Community project, space for artistic creation and instruction, for the promotion of popular culture and the preservation of the environment, garden, orchard and even a library. All this and more is the Patio de Pelegrín, a place that for 20 years has been a point of confluence and growth for the residents of Puerta de Golpe, in Pinewood of the riverand also for the many visitors who have come to this unique site since its foundation.
Born two decades ago, in 2002, in the municipality of Consolación del Sur in Pinar del Río, the patio is the result of the motivation and efforts of the artist, instructor and promoter Mario Pelegrín, who, in turn, was inspired by the Vista Hermosa farm in his maternal grandfather Eliseo Pozo.

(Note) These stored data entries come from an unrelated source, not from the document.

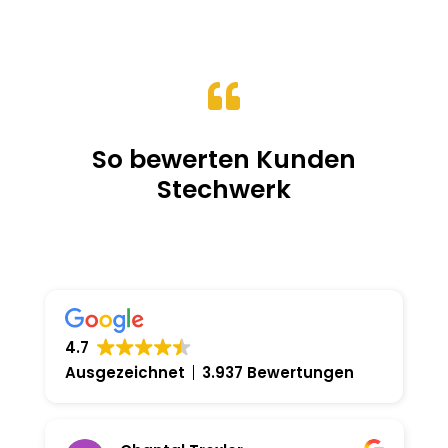
15.00CHF
bis
19.00CHF

So bewerten Kunden
Stechwerk
4.7
Ausgezeichnet
3.937 Bewertungen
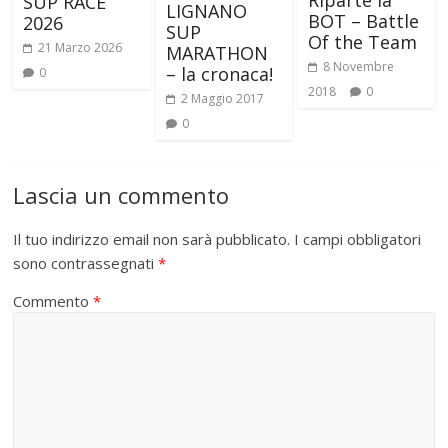
SUP RACE
LIGNANO
BOT – Battle
2026
SUP
Of the Team
21 Marzo 2026
MARATHON
8 Novembre
– la cronaca!
0
2018
0
2 Maggio 2017
0
Lascia un commento
Il tuo indirizzo email non sarà pubblicato.
I campi obbligatori
sono contrassegnati
*
Commento
*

Mario himself tells that his grandfather founded, without knowing it, a project in which nature and people were the protagonists, and from that experience he started to devise this space.

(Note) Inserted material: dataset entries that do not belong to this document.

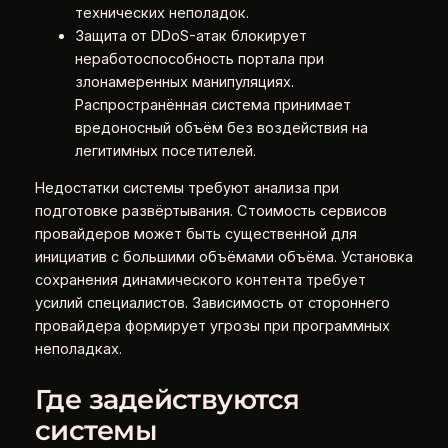
технических неполадок.
Защита от DDoS-атак блокирует
неработоспособность портала при
злонамеренных манипуляциях.
Распространённая система принимает
вредоносный объём без воздействия на
легитимных посетителей.
Недостатки системы требуют анализа при
подготовке развёртывания. Стоимость сервисов
провайдеров может быть существенной для
инициатив с большими объёмами объёма. Установка
сохранения динамического контента требует
усилий специалистов. Зависимость от стороннего
провайдера формирует угрозы при программных
неполадках.
Где задействуются
системы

It was a festival dedicated to San José, patron saint of the town, which marked the origin of this non-profit community socio-cultural project, in which Pelegrín is the soul and coordinator, the spark plug that has infected many others to keep a place alive. Despite the shortcomings and chronic difficulties of the Island, the impact of time and also, in recent years, the pandemic. The latter imposed an unusual silence, but Pelegrín and his fellow travelers hope to recover all the activity of yesteryear.
Courses and workshops for children, youth and older adults, exhibitions, singing and other cultural activities have been part of its life since its creation, which also has a cafe, a ceramics workshop, a mini rustic museum, a library —the only public one in Puerta de Golpe, which honors the Spanish poet Miguel Hernández with his name— and an organic garden, where vegetables, fruits, root vegetables, medicinal plants are grown, which has the category of Excellence for its variety and quality. , and has its natural consumers in the inhabitants of the area.

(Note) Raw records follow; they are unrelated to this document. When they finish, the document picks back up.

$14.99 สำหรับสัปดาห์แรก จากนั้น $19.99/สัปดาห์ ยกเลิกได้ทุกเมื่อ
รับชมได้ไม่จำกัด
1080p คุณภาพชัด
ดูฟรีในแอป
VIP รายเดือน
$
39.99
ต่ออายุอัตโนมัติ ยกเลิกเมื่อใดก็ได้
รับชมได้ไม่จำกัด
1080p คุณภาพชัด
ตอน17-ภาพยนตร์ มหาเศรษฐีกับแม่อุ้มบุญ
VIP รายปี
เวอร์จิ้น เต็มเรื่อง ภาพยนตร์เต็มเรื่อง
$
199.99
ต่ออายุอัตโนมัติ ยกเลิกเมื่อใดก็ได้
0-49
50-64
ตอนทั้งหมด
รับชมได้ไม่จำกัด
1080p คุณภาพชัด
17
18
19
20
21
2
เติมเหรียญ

For its work, the Patio de Pelegrín has received awards such as the National Award for Community Culture, the Living Memory Award, the Elena Gil Ibero-American Award and three awards from De Donde Crece La Palma, and has been visited by international delegations and solidarity movements like the Pastors for Peace group. But what is fundamental for Pelegrín is what it has offered and represents for its countrymen, for a small town that has a place for learning and recreation in its patio, to grow personally and preserve the local culture.
Our photojournalist Otmaro Rodríguez recently arrived there, and left us a graphic testimony of a site that is determined to recover after the pandemic and to continue contributing to the well-being of its community.